Functional programming

Functional programming is declarative; functional languages construct and evaluate functions and treat data as unchangeable. So you can’t alter data in-place; instead you have to apply a function to one data item and store the result in another data item. It’s based
on lambda calculus, which is a theoretical mathematical framework for describing functions. It will also use higher-order functions (functions that operate on functions) where an imperative language might use a loop.

The avoidance of side-effects makes programs easier to verify and to parallelise. However, some things (I/O being one notable example) do seem best suited to some kind of state approach. Functional languages will ‘fake’ this in various ways: Haskell uses monads; other languages use data structures to represent the current state of a thing.

Lisp was the earliest functional-type language; it was followed by APL (see above) and ML, which has various offshoots. Probably the best known modern functional language is Haskell. There’s a Haskell example above; here’s another one (save as hello.hs):

main = helloworld x = “Me!” helloworld = print (“Hello World from “ ++ x)

Compile and run it with ghc hello.hs; ./hello. helloworld is a function, and x is a variable, but they can both be defined in the same way. main is the main program control structure (what runs when you execute the compiled file). There’s lots more information and tutorials on the Haskell web page.

------------------------

[Task 1] Name every programming language mentioned in the functional programming excerpt.
[Task 2] Proceed with the functional programming text, starting after its final sentence.
These records come from a separate source and are unrelated to the text above.

[Dataset entries]

------------------------

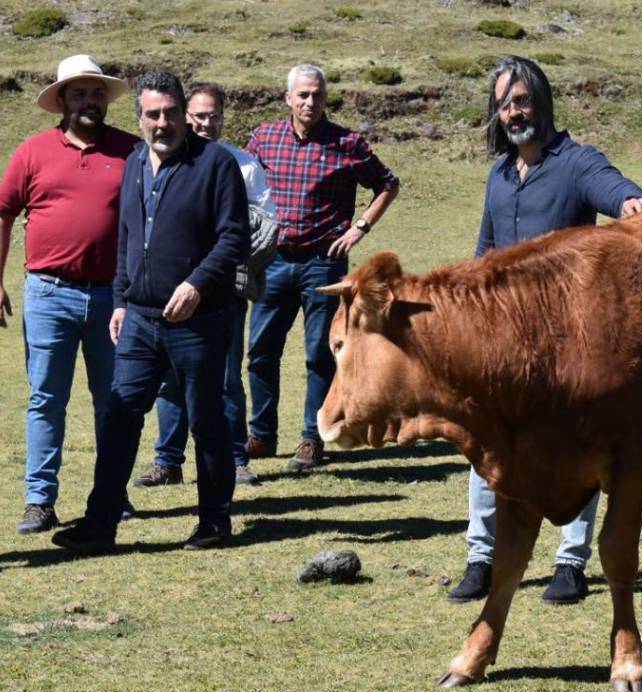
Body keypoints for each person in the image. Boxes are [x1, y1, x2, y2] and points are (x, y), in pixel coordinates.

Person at [448, 56, 642, 606]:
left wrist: (629, 200)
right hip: (504, 340)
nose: (514, 112)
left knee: (574, 445)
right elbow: (485, 252)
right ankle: (481, 558)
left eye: (522, 100)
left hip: (567, 338)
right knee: (486, 442)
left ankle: (570, 562)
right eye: (504, 104)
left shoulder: (575, 162)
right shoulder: (498, 175)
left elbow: (611, 185)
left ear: (541, 100)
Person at [51, 71, 250, 554]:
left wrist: (198, 284)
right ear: (140, 118)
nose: (163, 123)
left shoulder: (216, 163)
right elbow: (127, 236)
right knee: (120, 416)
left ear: (183, 113)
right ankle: (100, 523)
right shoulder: (136, 162)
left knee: (206, 420)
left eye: (171, 113)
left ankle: (214, 521)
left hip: (198, 320)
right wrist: (121, 300)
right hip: (140, 318)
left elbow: (234, 238)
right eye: (153, 114)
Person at [0, 54, 139, 535]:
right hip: (48, 294)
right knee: (47, 398)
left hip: (114, 298)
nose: (89, 101)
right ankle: (39, 500)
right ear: (62, 101)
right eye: (79, 93)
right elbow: (1, 214)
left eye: (96, 93)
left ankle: (111, 494)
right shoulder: (32, 152)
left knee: (113, 401)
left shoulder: (132, 151)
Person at [244, 63, 400, 472]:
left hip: (322, 264)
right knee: (260, 351)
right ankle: (261, 434)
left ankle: (312, 438)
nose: (310, 101)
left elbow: (387, 183)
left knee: (319, 354)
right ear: (288, 98)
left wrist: (360, 228)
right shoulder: (263, 139)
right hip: (273, 261)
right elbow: (241, 184)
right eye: (302, 94)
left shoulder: (347, 143)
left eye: (317, 94)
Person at [134, 82, 278, 490]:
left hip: (223, 291)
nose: (206, 124)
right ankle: (168, 460)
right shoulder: (160, 161)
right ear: (184, 116)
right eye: (198, 116)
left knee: (226, 377)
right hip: (169, 289)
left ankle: (235, 459)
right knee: (170, 378)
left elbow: (265, 228)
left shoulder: (242, 165)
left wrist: (221, 256)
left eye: (214, 116)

------------------------

[Answer section 1] Lisp, APL, ML, Haskell

[Answer section 2]
Image

Haskell is a functional, rather than a declarative language.

Structured programming

Structured programming argues that programs are composed of three control structures:

Sequence A set of statements or subroutines ordered in a particular sequence.

Selection A statement or statements executed based on the program state (eg if/then structures).

Iteration A statement executed until a certain condition is achieved (eg while, for, do/until).

Blocks and subroutines group statements together. The structured program theorem states that these, when combined, are sufficient to describe any computable function.

Non-structured programming simply has a sequence of commands, although usually these are labelled so that execution can jump to that point. Loops, branches, and jumps exist, and sometimes basic subroutines.

Today, all high-level languages have some form of programming structure (including older languages like Fortran, COBOL, and BASIC), and structured coding is the norm. But early programmers were accustomed to machine code or assembly language, which had only an ordered sequence of commands. A single statement in a high-level language will be spread over multiple statements in assembler. Assembly language coders were skilled at manipulating code in complex and highly efficient ways and it seemed far from obvious that all of this was even conceivably structurable. COBOL was notoriously unstructured and made extensive use of GO TO statements. Edsger Dijkstra’s letter Go To Statement Considered Harmful is probably best-known contribution to the debate.

Structured programming at its most basic means writing code that looks like this:

$a = 3; $pi = 3.14; sub area($_) { return $_[0] * $pi * $pi; } print area($a);

instead of code that looks like this:

print 3 * 3.14^2;

The second might be shorter, but it is less reusable and less maintainable.

Procedural programming is derived from structured programming, and is based on the idea of procedures (or methods, or functions), consisting of a series of steps. It is often contrasted with object-oriented programming (OOP).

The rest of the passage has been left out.